Directed by Reginald Hudlin, this Oprah Winfrey-produced documentary is an eloquent rebuke to the ‘sellout’ narrative that bedevilled Poitier’s stellar career

The inspirational story of Sidney Poitier is retold in this warm and thoroughly engaging documentary from film-maker Reginald Hudlin, featuring commentary from Oprah Winfrey (the film’s producer), Spike Lee, Denzel Washington, Morgan Freeman, Quincy Jones, cultural critic Nelson George – and Lulu, Poitier’s costar in To Sir With Love.
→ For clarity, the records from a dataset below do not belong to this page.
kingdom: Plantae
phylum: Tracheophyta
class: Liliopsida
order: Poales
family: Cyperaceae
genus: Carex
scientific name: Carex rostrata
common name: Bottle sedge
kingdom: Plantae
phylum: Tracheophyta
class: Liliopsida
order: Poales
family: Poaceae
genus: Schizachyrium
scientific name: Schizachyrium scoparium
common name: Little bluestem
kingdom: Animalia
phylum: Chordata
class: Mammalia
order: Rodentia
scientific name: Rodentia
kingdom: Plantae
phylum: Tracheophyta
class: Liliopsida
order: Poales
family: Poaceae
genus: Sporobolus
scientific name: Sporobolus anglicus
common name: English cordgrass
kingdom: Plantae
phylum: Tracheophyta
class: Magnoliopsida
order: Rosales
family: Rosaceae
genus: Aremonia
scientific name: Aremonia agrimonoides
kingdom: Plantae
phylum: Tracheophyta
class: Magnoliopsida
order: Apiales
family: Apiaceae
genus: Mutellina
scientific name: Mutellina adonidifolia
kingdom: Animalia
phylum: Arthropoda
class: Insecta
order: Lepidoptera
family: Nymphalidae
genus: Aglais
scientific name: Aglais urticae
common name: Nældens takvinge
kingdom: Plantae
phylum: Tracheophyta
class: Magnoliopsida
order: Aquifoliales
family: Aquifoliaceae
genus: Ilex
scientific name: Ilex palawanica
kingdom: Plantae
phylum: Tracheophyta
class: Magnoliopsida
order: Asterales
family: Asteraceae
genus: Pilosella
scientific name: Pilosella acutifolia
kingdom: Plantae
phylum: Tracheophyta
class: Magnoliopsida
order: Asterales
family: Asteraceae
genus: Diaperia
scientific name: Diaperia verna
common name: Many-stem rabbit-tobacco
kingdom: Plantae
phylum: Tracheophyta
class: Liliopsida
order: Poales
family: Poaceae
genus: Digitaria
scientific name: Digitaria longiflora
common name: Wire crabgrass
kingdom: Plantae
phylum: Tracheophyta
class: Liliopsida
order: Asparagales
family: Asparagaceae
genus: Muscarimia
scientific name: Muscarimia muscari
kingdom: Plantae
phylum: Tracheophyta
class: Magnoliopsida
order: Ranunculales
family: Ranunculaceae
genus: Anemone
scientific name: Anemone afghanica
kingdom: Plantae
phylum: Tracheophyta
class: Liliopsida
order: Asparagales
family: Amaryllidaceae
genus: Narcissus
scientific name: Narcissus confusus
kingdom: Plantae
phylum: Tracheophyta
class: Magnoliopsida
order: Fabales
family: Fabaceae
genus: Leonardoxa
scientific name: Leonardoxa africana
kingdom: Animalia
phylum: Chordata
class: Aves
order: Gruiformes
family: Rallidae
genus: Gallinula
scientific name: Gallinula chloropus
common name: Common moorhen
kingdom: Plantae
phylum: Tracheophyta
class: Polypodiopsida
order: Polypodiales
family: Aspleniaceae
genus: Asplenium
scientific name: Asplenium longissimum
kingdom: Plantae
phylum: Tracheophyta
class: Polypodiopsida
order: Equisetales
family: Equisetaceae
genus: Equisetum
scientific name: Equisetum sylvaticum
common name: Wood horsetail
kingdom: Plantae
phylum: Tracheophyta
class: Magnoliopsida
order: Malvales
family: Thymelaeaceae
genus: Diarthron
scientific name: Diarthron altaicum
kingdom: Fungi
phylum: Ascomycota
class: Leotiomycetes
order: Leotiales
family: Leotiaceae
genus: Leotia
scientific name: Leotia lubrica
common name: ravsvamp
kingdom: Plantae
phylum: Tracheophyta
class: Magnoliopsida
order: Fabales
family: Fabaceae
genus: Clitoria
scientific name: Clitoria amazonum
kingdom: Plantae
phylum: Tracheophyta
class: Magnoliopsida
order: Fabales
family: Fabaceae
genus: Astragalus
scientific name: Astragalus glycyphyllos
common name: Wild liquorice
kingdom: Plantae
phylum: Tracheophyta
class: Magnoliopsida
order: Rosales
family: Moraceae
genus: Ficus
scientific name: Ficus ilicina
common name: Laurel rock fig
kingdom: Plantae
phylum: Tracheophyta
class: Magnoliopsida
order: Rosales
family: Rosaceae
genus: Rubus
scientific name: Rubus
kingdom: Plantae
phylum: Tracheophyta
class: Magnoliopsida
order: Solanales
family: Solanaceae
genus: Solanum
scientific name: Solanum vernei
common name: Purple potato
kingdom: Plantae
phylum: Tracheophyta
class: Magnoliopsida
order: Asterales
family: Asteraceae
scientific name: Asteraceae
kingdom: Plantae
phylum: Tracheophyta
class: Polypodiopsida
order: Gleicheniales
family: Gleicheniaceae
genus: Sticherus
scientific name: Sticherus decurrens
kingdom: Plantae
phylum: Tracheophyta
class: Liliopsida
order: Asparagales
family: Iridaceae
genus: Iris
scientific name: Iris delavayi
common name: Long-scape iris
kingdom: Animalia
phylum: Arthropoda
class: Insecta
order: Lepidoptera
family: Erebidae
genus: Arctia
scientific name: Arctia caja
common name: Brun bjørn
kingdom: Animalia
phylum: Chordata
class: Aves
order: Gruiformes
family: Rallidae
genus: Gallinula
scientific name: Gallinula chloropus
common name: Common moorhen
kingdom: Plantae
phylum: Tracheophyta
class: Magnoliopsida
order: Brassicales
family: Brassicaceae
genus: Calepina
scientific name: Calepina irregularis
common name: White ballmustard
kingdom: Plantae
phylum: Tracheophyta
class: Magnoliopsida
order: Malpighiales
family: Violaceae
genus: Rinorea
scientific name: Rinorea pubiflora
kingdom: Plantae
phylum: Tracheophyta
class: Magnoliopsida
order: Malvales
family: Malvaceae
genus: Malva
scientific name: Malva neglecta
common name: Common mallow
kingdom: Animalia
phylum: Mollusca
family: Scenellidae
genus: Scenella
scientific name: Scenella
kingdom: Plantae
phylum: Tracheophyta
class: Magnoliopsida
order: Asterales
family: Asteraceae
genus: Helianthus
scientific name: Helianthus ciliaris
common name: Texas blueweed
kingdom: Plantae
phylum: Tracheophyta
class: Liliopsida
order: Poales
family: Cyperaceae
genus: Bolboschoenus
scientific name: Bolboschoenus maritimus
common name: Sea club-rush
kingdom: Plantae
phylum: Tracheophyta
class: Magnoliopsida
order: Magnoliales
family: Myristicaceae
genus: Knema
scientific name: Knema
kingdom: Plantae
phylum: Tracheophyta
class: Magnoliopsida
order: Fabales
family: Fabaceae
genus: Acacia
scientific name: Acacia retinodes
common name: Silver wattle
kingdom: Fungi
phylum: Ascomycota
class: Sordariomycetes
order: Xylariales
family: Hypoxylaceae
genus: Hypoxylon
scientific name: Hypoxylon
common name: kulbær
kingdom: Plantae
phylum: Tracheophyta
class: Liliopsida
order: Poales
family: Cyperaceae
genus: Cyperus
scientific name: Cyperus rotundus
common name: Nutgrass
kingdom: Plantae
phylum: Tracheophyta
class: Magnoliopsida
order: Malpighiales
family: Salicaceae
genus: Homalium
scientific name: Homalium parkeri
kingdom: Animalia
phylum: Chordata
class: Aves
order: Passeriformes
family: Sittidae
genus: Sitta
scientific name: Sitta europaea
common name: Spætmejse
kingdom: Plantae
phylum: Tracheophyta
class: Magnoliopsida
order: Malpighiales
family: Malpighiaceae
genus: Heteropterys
Most importantly, it includes a marvellous direct-to-camera raconteur performance from Poitier himself, recorded before he died in January this year. (It also includes some great archive TV material and chat-show clips, including of course appearances on Dick Cavett, without whom no documentary of this sort is possible and who surely deserves a documentary of his own.). Harry Belafonte, his great friend, ally and rival in the civil rights movement, now 95 years old, was evidently not well enough to contribute, but he too is captured in clips.

Poitier came of age in the 1960s as a pioneering African-American movie star, in an era when society was loosening up: McCarthyism was on the wane, paranoia was declining, America’s white middle classes were waking up to civil rights and he was to prove a persuasive and charming ambassador for black rights with wonderful presence, dignity and Shakespearian bearing – although oddly, he never acted in Shakespeare.